Birds have the parts of the brain formed and arranged in a way that is equally distinctive. The cerebral lobes are relatively large and convex, and deserve the descriptive name "hemispheres." They are always smooth, as among the lower Mammals, and extend backward so as to abut against the hind brain, termed the cerebellum. This junction is brought about in a peculiar way. The cerebral hemispheres in a bird do not extend backward to override the optic lobes, and hide them, as occurs among adult mammals, but they extend back between the optic lobes, so as to force them apart and push them aside, downward and backward, till they extend laterally beyond the junction of the cerebrum with the cerebellum. The brain of a Bird is never reptilian; but in the young Mammal the brain has a very reptilian aspect, because both have their parts primarily arranged in a line. Therefore the brain appears to determine the boundary between bird and reptile exactly.
REPTILIAN BREATHING ORGANS
The breathing organs of Birds and Reptiles which are associated with these different types of brain are not quite the same. The Frog has a cellular lung which, in the details of the minute sacs which branch and cluster at the terminations of the tubes, is not unlike the condition in a Mammal. In a mammal respiration is aided by the bellows-like action of the muscles connected with the ribs, which encase the cavity where the lungs are placed, and this structure is absent in the Frog and its allies. The Frog, on the other hand, has to swallow air in much the same way as man swallows water. The air is similarly grasped by the muscles, and conveyed by them downward to the lungs. Therefore a Frog keeps its mouth shut, and the animal dies from want of air if its mouth is open for a few minutes.
Crocodiles commonly lie in the sun with their mouths widely open. The lungs in both Crocodiles and Turtles are moderately dense, traversed by great bronchial tubes, but do not differ essentially in plan from those of a Frog, though the great branches of the bronchial tubes are stronger, and the air chambers into which the lung is divided are somewhat smaller. The New Zealand Hatteria has the lungs of this cellular type, though rather resembling the amphibian than the Crocodile.
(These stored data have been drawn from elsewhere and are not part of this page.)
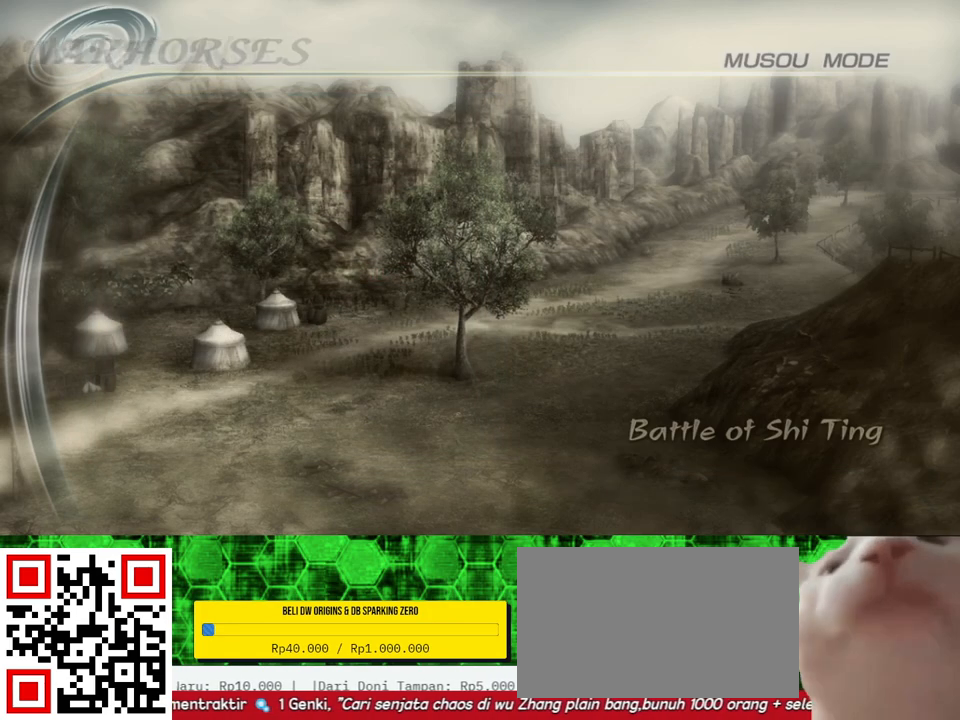
{"buttons": [], "left_stick": "center", "right_stick": "center", "events": []}
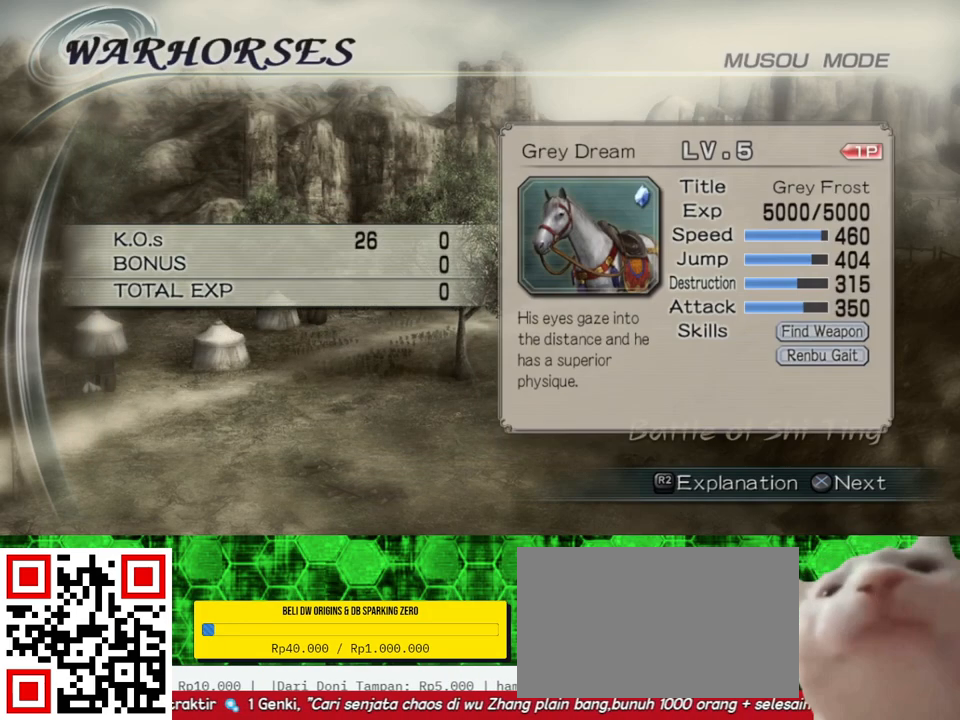
{"buttons": [], "left_stick": "center", "right_stick": "center", "events": []}
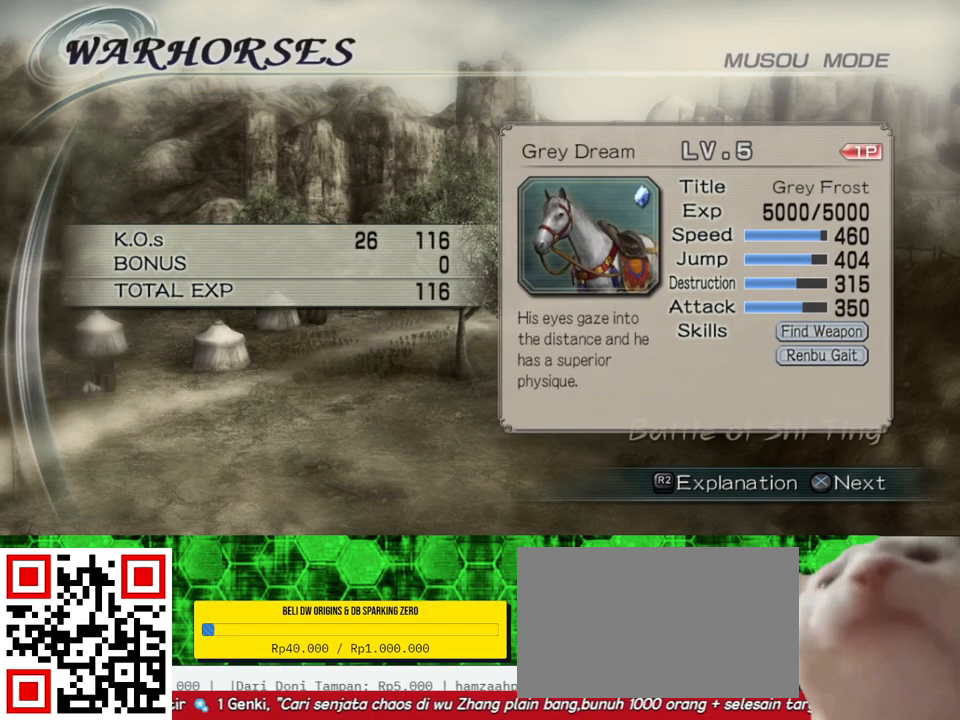
{"buttons": [], "left_stick": "center", "right_stick": "center", "events": [[150, "A", "down"], [300, "A", "up"]]}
The lungs during life in all these animals attain considerable size, the maximum dimensions being found in the terrestrial tortoises, which owe much of their elevated bulk to the dimensions of the air cells which form the lungs.
The lungs of Serpents and Lizards are formed on a different plan. In both those groups of reptiles the dense cellular tissue is limited to the part of the lung which is nearest to the throat. This network of blood vessels and air cells extends about the principal bronchial tube much as in other animals, but as it extends backward the blood vessels become few until the tubular lung appears in its hinder part, as it extends down the body, almost as simple in structure as the air bladder of a fish. Among Serpents only one of these tubular lungs is commonly present, and the structure has a less efficient appearance as a breathing organ than the single lung of the fish Ceratodus ([Fig. 1]). The Chameleons are a group of lizards which differ in many ways from most of their nearest kindred, and the lungs, while conforming in general plan to the lizard type in being dense at the throat, and a tubular bladder in the body, give off on both sides a number of short lateral branches like the fingers of a glove ([Fig. 18, p. 51]).
Thus the breathing organs of reptiles present two or three distinct types which have caused Serpents and Lizards to be associated in one group by most naturalists who have studied their anatomy; while Crocodiles and Chelonians represent a type of lung which is quite different, and in those groups has much in common. These characters of the breathing organs contribute to separate the cold-blooded armoured reptiles from the warm-blooded birds clothed with feathers, as well as from the warm-blooded mammals which suckle their young; for both these higher groups have denser and more elastic spongy lung tissue.
It will be seen hereafter that many birds in the most active development of their breathing organs substantially revert to the condition of the Serpent or Chameleon in a somewhat modified way. Because, instead of having one great bronchial tube expanded to form a vast reservoir of air which can be discharged from the lung in which the reptile has accumulated it, the bird has the lateral branches of the bronchial tubes prolonged so as to pierce the walls of the lung, when its covering membrane expands to form many air cells, which fill much of the cavity of the bird's body (see [Fig. 16]). Thus the bird appears to combine the characters of such a lung as that of a Crocodile, with a condition which has some analogy with the lung of a Chameleon. It is this link of structure of the breathing organs between reptiles and birds that constitutes one of the chief interests of flying reptiles, for they prove to have possessed air cells prolonged from the lungs, which extended into the bones.